Dataset entries
Content starts

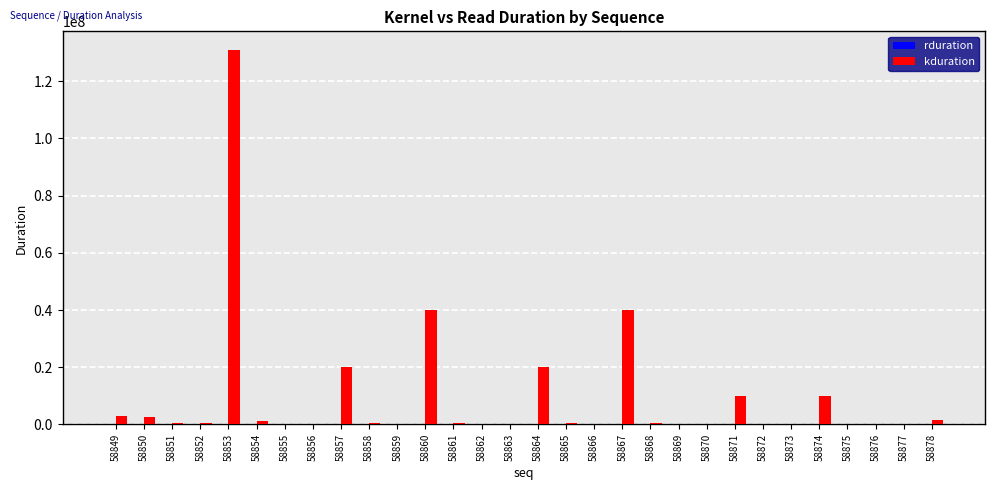

What is the maximum value shown in the chart?

130936615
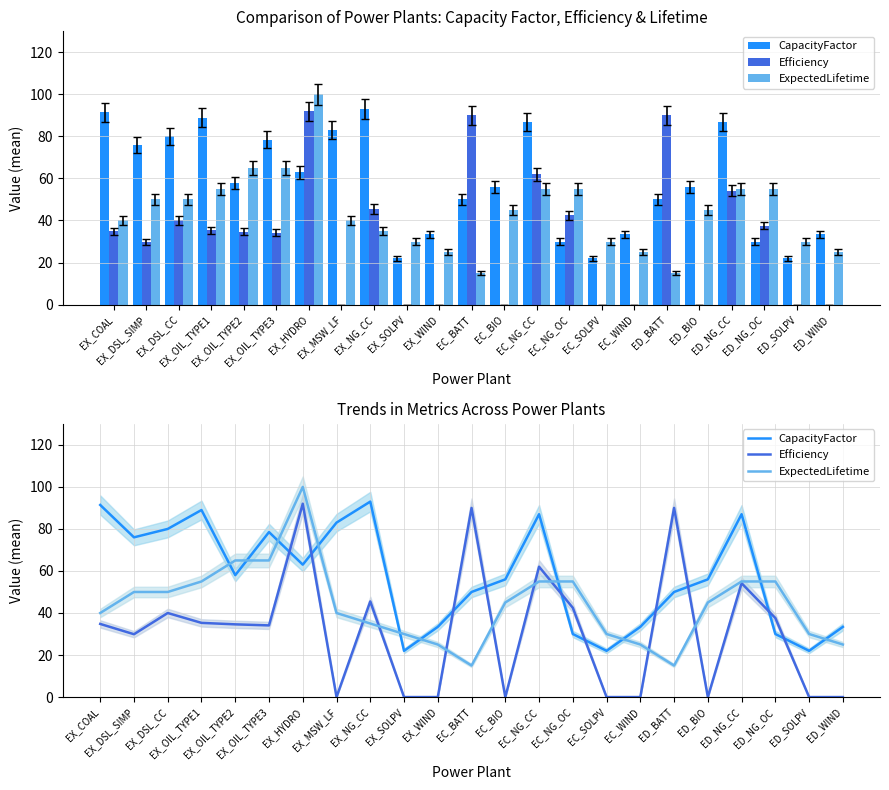

Which category has the highest value in the Efficiency series?

EX_HYDRO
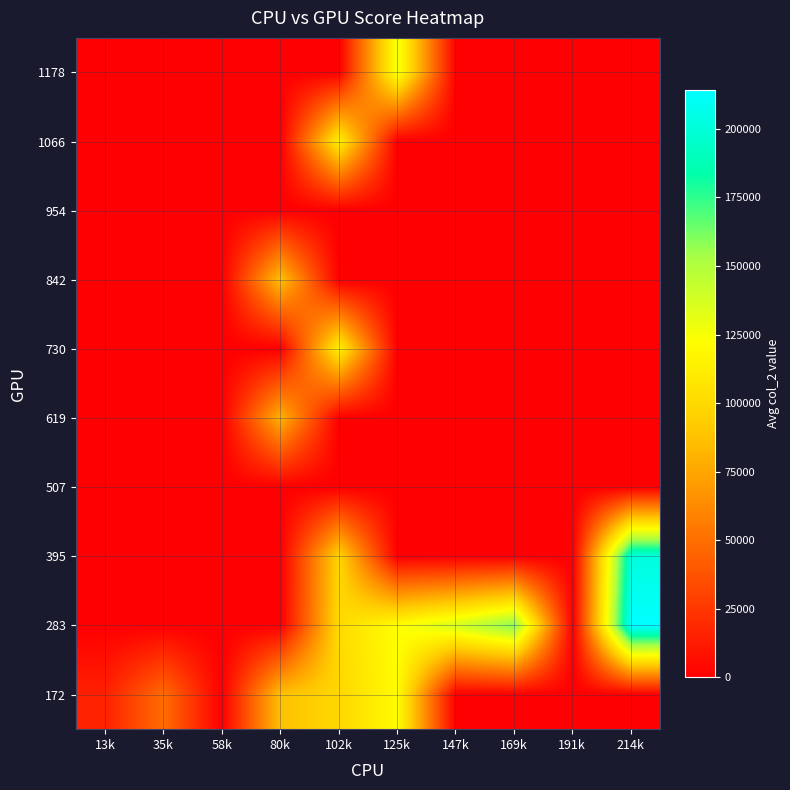

Reading left to right, list all the values displayed in this chart.

172: 13k=15183.5	35k=49332.7	58k=0.0	80k=86996.7	102k=98909.5	125k=120932.8	147k=0.0	169k=0.0	191k=0.0	214k=0.0
283: 13k=0.0	35k=0.0	58k=0.0	80k=0.0	102k=100965.0	125k=122622.5	147k=137712.5	169k=160499.0	191k=0.0	214k=214274.0
395: 13k=0.0	35k=0.0	58k=0.0	80k=0.0	102k=97169.0	125k=0.0	147k=0.0	169k=0.0	191k=0.0	214k=201650.0
507: 13k=0.0	35k=0.0	58k=0.0	80k=0.0	102k=0.0	125k=0.0	147k=0.0	169k=0.0	191k=0.0	214k=0.0
619: 13k=0.0	35k=0.0	58k=0.0	80k=80542.0	102k=0.0	125k=0.0	147k=0.0	169k=0.0	191k=0.0	214k=0.0
730: 13k=0.0	35k=0.0	58k=0.0	80k=0.0	102k=113309.0	125k=0.0	147k=0.0	169k=0.0	191k=0.0	214k=0.0
842: 13k=0.0	35k=0.0	58k=0.0	80k=87175.0	102k=0.0	125k=0.0	147k=0.0	169k=0.0	191k=0.0	214k=0.0
954: 13k=0.0	35k=0.0	58k=0.0	80k=0.0	102k=0.0	125k=0.0	147k=0.0	169k=0.0	191k=0.0	214k=0.0
1066: 13k=0.0	35k=0.0	58k=0.0	80k=0.0	102k=112909.0	125k=0.0	147k=0.0	169k=0.0	191k=0.0	214k=0.0
1178: 13k=0.0	35k=0.0	58k=0.0	80k=0.0	102k=0.0	125k=128163.5	147k=0.0	169k=0.0	191k=0.0	214k=0.0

Content ends

Work request
Please write out the material above again, swapping "chart" for "graph" everywhere and keeping everything else the same. Leave the pictures out.

Solution
What is the maximum value shown in the graph?

130936615

Which category has the highest value in the Efficiency series?

EX_HYDRO

Reading left to right, list all the values displayed in this graph.

172: 13k=15183.5	35k=49332.7	58k=0.0	80k=86996.7	102k=98909.5	125k=120932.8	147k=0.0	169k=0.0	191k=0.0	214k=0.0
283: 13k=0.0	35k=0.0	58k=0.0	80k=0.0	102k=100965.0	125k=122622.5	147k=137712.5	169k=160499.0	191k=0.0	214k=214274.0
395: 13k=0.0	35k=0.0	58k=0.0	80k=0.0	102k=97169.0	125k=0.0	147k=0.0	169k=0.0	191k=0.0	214k=201650.0
507: 13k=0.0	35k=0.0	58k=0.0	80k=0.0	102k=0.0	125k=0.0	147k=0.0	169k=0.0	191k=0.0	214k=0.0
619: 13k=0.0	35k=0.0	58k=0.0	80k=80542.0	102k=0.0	125k=0.0	147k=0.0	169k=0.0	191k=0.0	214k=0.0
730: 13k=0.0	35k=0.0	58k=0.0	80k=0.0	102k=113309.0	125k=0.0	147k=0.0	169k=0.0	191k=0.0	214k=0.0
842: 13k=0.0	35k=0.0	58k=0.0	80k=87175.0	102k=0.0	125k=0.0	147k=0.0	169k=0.0	191k=0.0	214k=0.0
954: 13k=0.0	35k=0.0	58k=0.0	80k=0.0	102k=0.0	125k=0.0	147k=0.0	169k=0.0	191k=0.0	214k=0.0
1066: 13k=0.0	35k=0.0	58k=0.0	80k=0.0	102k=112909.0	125k=0.0	147k=0.0	169k=0.0	191k=0.0	214k=0.0
1178: 13k=0.0	35k=0.0	58k=0.0	80k=0.0	102k=0.0	125k=128163.5	147k=0.0	169k=0.0	191k=0.0	214k=0.0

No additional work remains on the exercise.